Entries in a dataset:
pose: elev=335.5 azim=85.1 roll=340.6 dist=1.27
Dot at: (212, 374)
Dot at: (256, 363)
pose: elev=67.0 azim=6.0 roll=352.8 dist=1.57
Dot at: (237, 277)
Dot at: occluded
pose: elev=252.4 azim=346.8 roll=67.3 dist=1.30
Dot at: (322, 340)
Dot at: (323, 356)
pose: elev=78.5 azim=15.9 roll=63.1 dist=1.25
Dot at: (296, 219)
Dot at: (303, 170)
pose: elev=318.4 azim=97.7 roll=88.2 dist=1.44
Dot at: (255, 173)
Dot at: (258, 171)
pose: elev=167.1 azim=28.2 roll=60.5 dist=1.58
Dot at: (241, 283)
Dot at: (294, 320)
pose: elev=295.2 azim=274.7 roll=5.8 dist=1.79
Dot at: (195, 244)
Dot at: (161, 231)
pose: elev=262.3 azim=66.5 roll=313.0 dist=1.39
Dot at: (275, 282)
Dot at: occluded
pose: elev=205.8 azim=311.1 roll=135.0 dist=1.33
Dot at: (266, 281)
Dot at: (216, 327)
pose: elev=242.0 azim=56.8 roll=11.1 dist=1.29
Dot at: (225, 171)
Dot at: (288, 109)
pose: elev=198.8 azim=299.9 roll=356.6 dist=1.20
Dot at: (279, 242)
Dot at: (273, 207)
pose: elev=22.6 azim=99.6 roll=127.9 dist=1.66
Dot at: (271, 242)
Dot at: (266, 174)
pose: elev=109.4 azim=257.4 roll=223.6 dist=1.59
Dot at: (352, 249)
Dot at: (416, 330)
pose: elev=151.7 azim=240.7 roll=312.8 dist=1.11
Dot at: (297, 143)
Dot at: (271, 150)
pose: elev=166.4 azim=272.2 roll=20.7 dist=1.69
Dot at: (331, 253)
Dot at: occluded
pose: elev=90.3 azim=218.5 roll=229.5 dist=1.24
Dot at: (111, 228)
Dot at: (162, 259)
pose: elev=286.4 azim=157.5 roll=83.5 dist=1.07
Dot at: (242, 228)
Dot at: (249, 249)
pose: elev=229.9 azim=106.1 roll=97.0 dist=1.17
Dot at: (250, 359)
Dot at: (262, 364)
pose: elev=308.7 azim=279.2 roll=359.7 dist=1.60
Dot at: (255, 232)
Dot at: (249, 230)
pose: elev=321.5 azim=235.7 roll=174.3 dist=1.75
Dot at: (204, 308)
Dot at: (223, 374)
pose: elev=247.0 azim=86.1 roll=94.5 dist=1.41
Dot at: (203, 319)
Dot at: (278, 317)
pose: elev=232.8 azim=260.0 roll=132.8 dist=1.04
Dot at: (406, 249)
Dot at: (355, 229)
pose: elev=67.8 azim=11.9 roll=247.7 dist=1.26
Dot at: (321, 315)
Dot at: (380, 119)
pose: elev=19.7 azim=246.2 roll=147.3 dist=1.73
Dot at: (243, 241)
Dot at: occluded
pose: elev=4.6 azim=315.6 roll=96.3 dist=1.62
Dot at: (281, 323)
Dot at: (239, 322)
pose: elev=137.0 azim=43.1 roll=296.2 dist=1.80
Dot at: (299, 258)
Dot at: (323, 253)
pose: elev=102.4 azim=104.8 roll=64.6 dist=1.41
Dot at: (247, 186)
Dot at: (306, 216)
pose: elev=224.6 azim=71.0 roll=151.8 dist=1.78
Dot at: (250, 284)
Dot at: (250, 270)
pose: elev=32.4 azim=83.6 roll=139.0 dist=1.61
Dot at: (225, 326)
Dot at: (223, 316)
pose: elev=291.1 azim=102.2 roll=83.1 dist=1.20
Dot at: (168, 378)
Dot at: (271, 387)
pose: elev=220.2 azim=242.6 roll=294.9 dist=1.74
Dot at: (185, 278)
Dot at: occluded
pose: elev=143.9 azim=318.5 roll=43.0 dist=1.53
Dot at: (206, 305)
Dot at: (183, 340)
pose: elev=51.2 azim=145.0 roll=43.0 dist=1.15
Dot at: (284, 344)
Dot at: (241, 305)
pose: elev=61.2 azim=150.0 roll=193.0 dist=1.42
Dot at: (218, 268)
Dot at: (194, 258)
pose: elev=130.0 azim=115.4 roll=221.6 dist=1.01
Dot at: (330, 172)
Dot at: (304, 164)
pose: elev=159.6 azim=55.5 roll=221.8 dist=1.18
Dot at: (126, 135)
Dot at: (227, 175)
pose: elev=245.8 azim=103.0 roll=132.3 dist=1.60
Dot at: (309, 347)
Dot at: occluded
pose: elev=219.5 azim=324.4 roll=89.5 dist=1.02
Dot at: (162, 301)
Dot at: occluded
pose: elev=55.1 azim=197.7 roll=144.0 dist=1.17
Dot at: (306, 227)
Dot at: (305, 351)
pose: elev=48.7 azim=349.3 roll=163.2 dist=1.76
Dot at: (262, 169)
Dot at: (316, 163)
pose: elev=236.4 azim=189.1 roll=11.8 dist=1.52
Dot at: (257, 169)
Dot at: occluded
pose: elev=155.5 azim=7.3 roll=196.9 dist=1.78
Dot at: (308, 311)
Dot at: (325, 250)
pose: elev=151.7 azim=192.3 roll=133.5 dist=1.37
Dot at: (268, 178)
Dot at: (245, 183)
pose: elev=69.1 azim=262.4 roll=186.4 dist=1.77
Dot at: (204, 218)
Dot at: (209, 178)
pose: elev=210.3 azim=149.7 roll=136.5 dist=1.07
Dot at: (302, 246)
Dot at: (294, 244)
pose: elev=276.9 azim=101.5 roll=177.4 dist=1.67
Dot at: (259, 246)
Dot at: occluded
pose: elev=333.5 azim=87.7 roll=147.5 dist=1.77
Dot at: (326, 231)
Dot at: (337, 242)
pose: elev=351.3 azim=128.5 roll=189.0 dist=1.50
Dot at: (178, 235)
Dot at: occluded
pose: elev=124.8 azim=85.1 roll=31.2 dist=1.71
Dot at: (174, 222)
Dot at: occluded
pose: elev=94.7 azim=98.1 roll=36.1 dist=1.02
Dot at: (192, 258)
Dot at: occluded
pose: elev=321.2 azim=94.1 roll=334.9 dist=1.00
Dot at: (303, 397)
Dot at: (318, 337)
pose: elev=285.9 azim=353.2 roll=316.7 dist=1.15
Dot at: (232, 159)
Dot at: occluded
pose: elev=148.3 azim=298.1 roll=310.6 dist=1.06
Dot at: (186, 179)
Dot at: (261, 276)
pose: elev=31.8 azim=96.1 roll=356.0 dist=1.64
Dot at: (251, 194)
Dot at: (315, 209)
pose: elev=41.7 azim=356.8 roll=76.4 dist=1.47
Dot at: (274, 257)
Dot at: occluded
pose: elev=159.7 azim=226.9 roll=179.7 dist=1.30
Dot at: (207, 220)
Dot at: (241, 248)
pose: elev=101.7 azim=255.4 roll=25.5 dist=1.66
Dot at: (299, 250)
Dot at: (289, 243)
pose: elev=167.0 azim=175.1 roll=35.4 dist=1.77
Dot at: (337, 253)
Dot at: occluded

[The exercise] Copy out every line of the entries, starting at the line that contains "pose: elev=285.9 azim=353.2" and going down through the final line of the entries, with both ends included.

[Solution to this problem]
pose: elev=285.9 azim=353.2 roll=316.7 dist=1.15
Dot at: (232, 159)
Dot at: occluded
pose: elev=148.3 azim=298.1 roll=310.6 dist=1.06
Dot at: (186, 179)
Dot at: (261, 276)
pose: elev=31.8 azim=96.1 roll=356.0 dist=1.64
Dot at: (251, 194)
Dot at: (315, 209)
pose: elev=41.7 azim=356.8 roll=76.4 dist=1.47
Dot at: (274, 257)
Dot at: occluded
pose: elev=159.7 azim=226.9 roll=179.7 dist=1.30
Dot at: (207, 220)
Dot at: (241, 248)
pose: elev=101.7 azim=255.4 roll=25.5 dist=1.66
Dot at: (299, 250)
Dot at: (289, 243)
pose: elev=167.0 azim=175.1 roll=35.4 dist=1.77
Dot at: (337, 253)
Dot at: occluded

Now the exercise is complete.